Хибакуша - [12]

Шрифт
Интервал

– Нет, доча, мы с мамой не ссоримся. И даже не собираемся ссориться вообще! Впредь! На пятьдесят лет вперёд!

– Ну, не реви, – смахнула крупные слёзы жена, – папа скоро вернётся, приедет к дедушке. А мы его там будем ждать. И снова будем все вместе.

Троллейбус с перекрёстка тронулся к остановке.

Я резко рванул, влетел запыханный, даже собственный перегар уловил в пустом салоне.

Закачало меня, понесло, будто на гребне волны, вскидывая на неровностях асфальта, по обезлюдевшему городу.

Успел.

Оглянулся.

Жена крепко держала дочь за ручку, а та головёнку наклонила, словно к чему-то прислушивалась, смотрят вслед внимательно и растерянно. Пустынная улица. Светофор мигает бесполезно, с тупым постоянством, перед свободным перекрёстком.

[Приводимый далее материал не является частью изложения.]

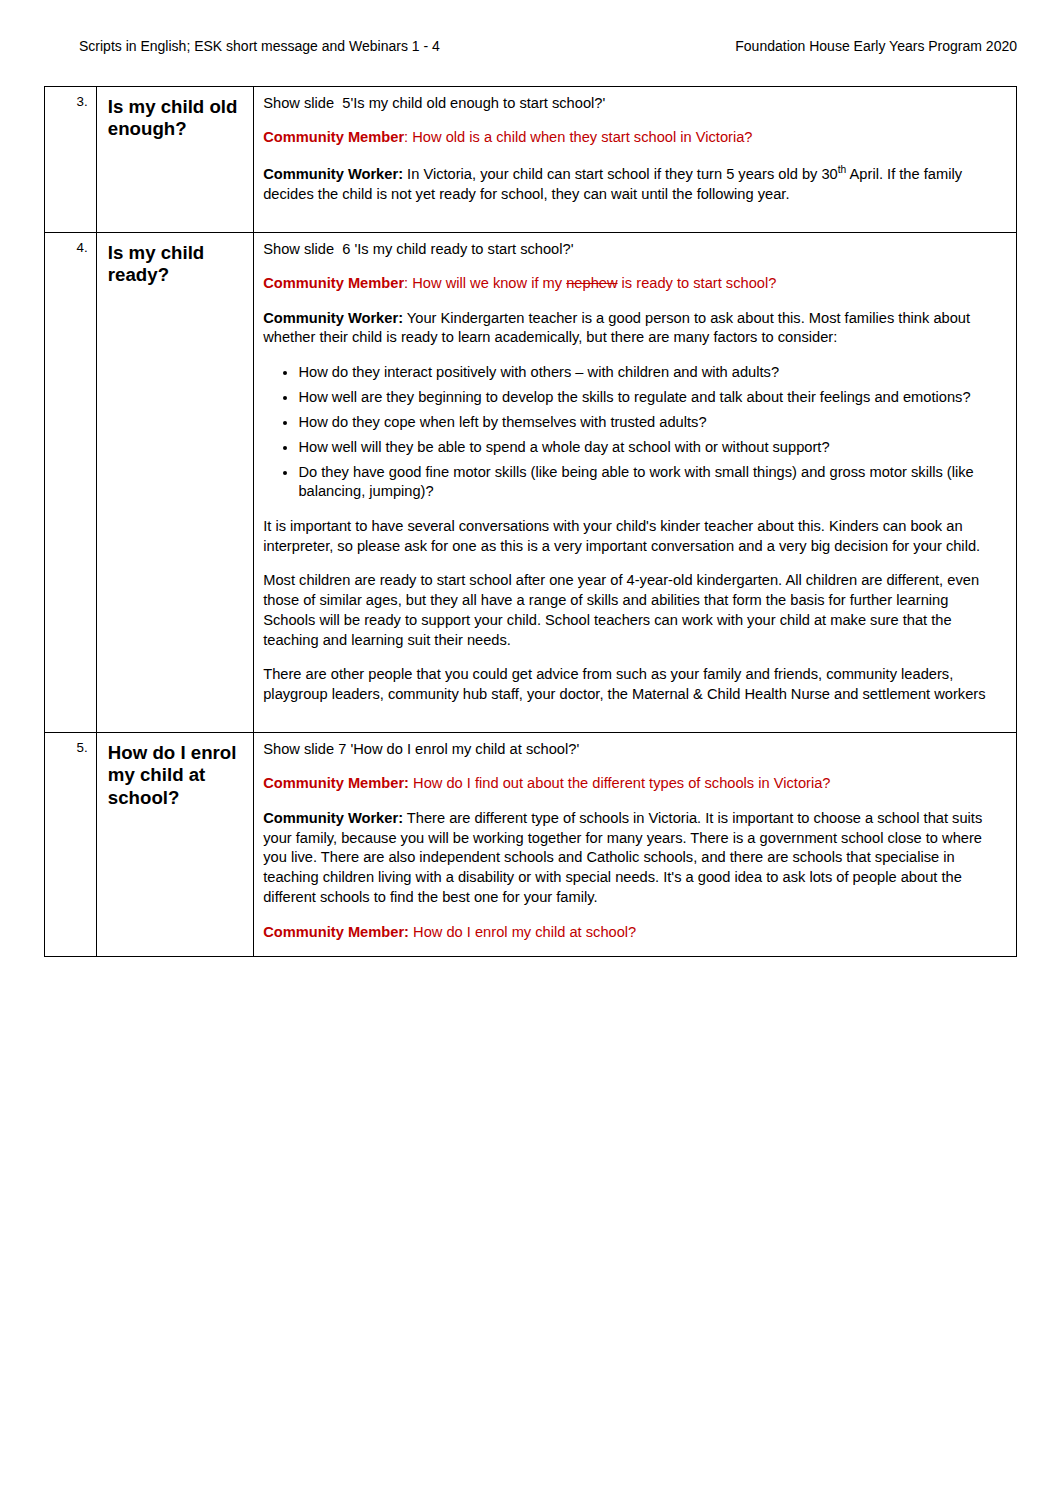Scripts in English; ESK short message and Webinars 1 - 4 Foundation House Early Years Program 2020
| 3. | Is my child old enough? | Show slide 5'Is my child old enough to start school?' Community Member : How old is a child when they start school in Victoria? Community Worker: In Victoria, your child can start school if they turn 5 years old by 30 th April. If the family decides the child is not yet ready for school, they can wait until the following year. |
| 4. | Is my child ready? | Show slide 6 'Is my child ready to start school?' Community Member : How will we know if my nephew is ready to start school? Community Worker: Your Kindergarten teacher is a good person to ask about this. Most families think about whether their child is ready to learn academically, but there are many factors to consider: How do they interact positively with others – with children and with adults? How well are they beginning to develop the skills to regulate and talk about their feelings and emotions? How do they cope when left by themselves with trusted adults? How well will they be able to spend a whole day at school with or without support? Do they have good fine motor skills (like being able to work with small things) and gross motor skills (like balancing, jumping)? It is important to have several conversations with your child's kinder teacher about this. Kinders can book an interpreter, so please ask for one as this is a very important conversation and a very big decision for your child. Most children are ready to start school after one year of 4-year-old kindergarten. All children are different, even those of similar ages, but they all have a range of skills and abilities that form the basis for further learning Schools will be ready to support your child. School teachers can work with your child at make sure that the teaching and learning suit their needs. There are other people that you could get advice from such as your family and friends, community leaders, playgroup leaders, community hub staff, your doctor, the Maternal & Child Health Nurse and settlement workers |
| 5. | How do I enrol my child at school? | Show slide 7 'How do I enrol my child at school?' Community Member: How do I find out about the different types of schools in Victoria? Community Worker: There are different type of schools in Victoria. It is important to choose a school that suits your family, because you will be working together for many years. There is a government school close to where you live. There are also independent schools and Catholic schools, and there are schools that specialise in teaching children living with a disability or with special needs. It's a good idea to ask lots of people about the different schools to find the best one for your family. Community Member: How do I enrol my child at school? |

Сглотнул, покорябало наждаком сухое горло.

– Который час? – глянул на пустое запястье.

Часы забыл в ванной, когда мыл руки после прихода домой.

Отвернулся к кабине водителя, полез за талончиком в карман. Вдруг увидел в руках складной зонтик.

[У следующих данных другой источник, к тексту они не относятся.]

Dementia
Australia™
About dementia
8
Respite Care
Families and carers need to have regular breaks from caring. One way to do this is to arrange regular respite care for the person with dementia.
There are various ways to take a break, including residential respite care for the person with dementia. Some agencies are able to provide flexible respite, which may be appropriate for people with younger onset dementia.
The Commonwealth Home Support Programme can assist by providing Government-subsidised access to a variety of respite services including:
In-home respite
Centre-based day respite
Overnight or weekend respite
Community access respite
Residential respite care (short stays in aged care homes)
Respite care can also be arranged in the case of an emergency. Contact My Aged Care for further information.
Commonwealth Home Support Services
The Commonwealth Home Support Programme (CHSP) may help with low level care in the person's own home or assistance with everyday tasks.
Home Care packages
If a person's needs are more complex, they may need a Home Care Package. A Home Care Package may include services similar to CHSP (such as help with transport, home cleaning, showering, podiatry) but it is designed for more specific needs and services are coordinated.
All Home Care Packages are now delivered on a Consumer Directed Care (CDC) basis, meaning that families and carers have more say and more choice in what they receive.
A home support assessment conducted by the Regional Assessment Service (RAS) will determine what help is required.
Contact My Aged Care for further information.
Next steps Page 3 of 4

Зачем? Когда он оказался у меня в руках? И почему жена этого не заметила, не сделала по обыкновению замечания?

Сунул с досадой под мышку, и неожиданно получилось больно и обидно.

– Членовредитель! – подумал про себя зло.

* * *

…Перед военкоматом большущая толпа перекрыла неширокую улочку. Гул, волнение, постоянное движение людей. Мелькают встревоженные женские лица, грустные, заплаканные. Военный билет изучили, внутрь запустили через вертушку. Дворик небольшой. Забор каменный, похож на восточный дувал.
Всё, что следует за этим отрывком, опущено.